Pour ce qui concerne la démarche maçonnique, les soeurs sont « adoptées ». Une sorte de « mise à l'essai » si vous préférez. D'où les demandes pour ne pas dire brimades diverses dont elles sont les victimes. Elles sont juste tolérées – sous la contrainte d'ailleurs – L'entrée des femmes ne permettant pas au GODF de récupérer des obédiences « mixtes » complètes ou en partie - et par là des capitations comme l'hégémonie espérée sur le territoire français – il s'en désintéresse faisant "avec".

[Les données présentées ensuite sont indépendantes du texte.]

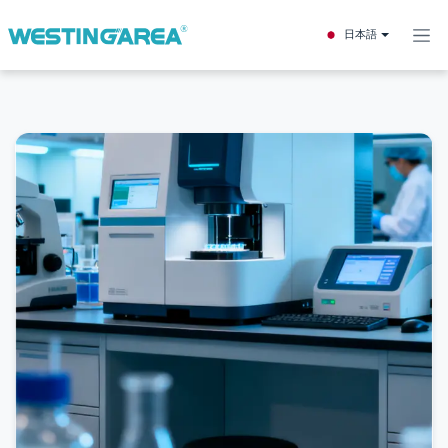
コンテンツへスキップ
日本語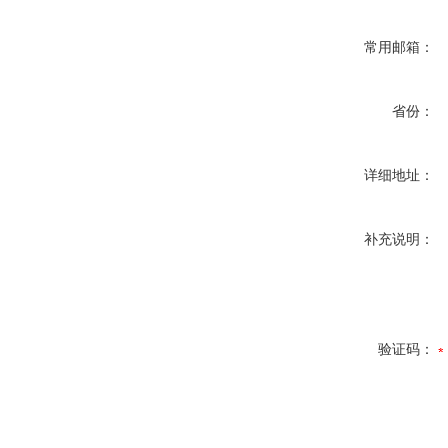
常用邮箱：
省份：
详细地址：
补充说明：
验证码：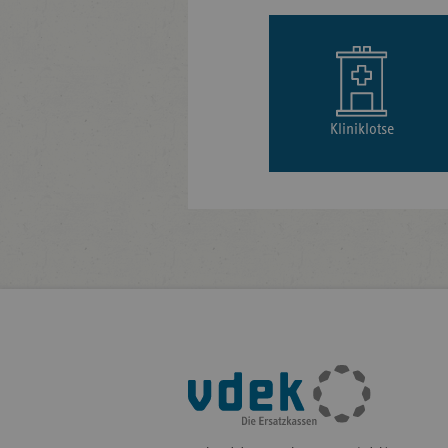
Kliniklotse
Fußleisten-
Navigation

Une nouvelle fois, le GODF est passé à côté de l'histoire, ce n'est pas accepter l'entrée des femmes qui est le plus difficile mais leur permettre une démarche maçonnique égale à celui des frères en intégrant dans cette démarche des questions de société et maçonnique qui les concerne. C'est considérer que l'universalité, c'est savoir parler des hommes comme des femmes - avec ce qu'ils ont de particulier et d'original - Ce n'est pas faire des femmes des "non-hommes" ... c'est concevoir que ce "elle" est aussi l'humanité. Voilà en quoi, le GODF échoue - Pur produit d'une société de consommation, il zappe l'essentiel comme les fondamentaux.
Ce n'est pas, par hasard, que le Droit Humain a été fondé, il y a plus d'un siècle, par des féministes hommes comme femmes et que, dans l'ensemble, les obédiences mixtes savent intégrer ces questions sur les femmes facilement sans débattre de leur intérêt ou utilité préalablement comme elles savent aussi s'intéresser au masculin, à l'enfance, à la laïcité, à la religion, à l'écologie ... avec les femmes "en plus" et non pas "en moins".
Au train où cela va, le GODF attirera de moins en moins de femmes au fil des années. Les premières ayant essuyé les plâtres ne réussissent pas à bouger les lignes, craignant d'ailleurs se faire – par trop – remarquées. Il existera, bien sûr, des loges « mixtes » au GODF qui réussiront à réunir une forme de parité et intégreront en leur sein une réflexion comme une pratique sur l'égalité, mais elles deviendront accessoires … comme d'ailleurs elles le sont déjà. Avec ces quelques soeurs, elles seront "à part", comme isolées du reste de l'obédience qui ne s'en intéressera plus.
Le GODF pourra faire comme les Anglaises au début du 20ème siècle. Il attendra avec toute sa patience qu'il n'y ait plus de femmes pour redevenir mono-genre ... Si cela me fait rire lorsqu'il s'agit de ces soeurs qui ont fondé ainsi la première obédience féminine en tant que telle au monde, c'est bien moins drôle - je trouve - pour ce qui concerne le GODF.
En attendant, elles continueront, cependant, à apporter leur tribu aux messages publicitaires des grands maîtres. Ils pourront se faire mousser dans les médias profanes. Après tout, il suffit qu'il existe que quelques femmes pour que le GODF puissent prétendre avoir découvert l’élixir de jouvence qu'est la mixité …
Faut-il pour autant souhaiter que des femmes en soient à se battre pour obtenir, simplement, ce qui est acquis dans d'autres obédiences comme dans leur vie personnelle et professionnelle ? Non. Mais à chacune de faire ses propre choix … et je sais très bien celui que les femmes ne feront pas : répéter une histoire qu'elles connaissent trop bien comme une chanson trop triste.
* L'argument que rien ne s'oppose à l'entrée des femmes dans les textes du GODF a été un des arguments des tenants à l'initiation des femmes fin du 19ème et au début du 20ème siècle. Il a fallu attendre plus d'un siècle pour qu'une instance du GODF le reconnaisse. Entre temps, les femmes se sont organisées sans cette obédience.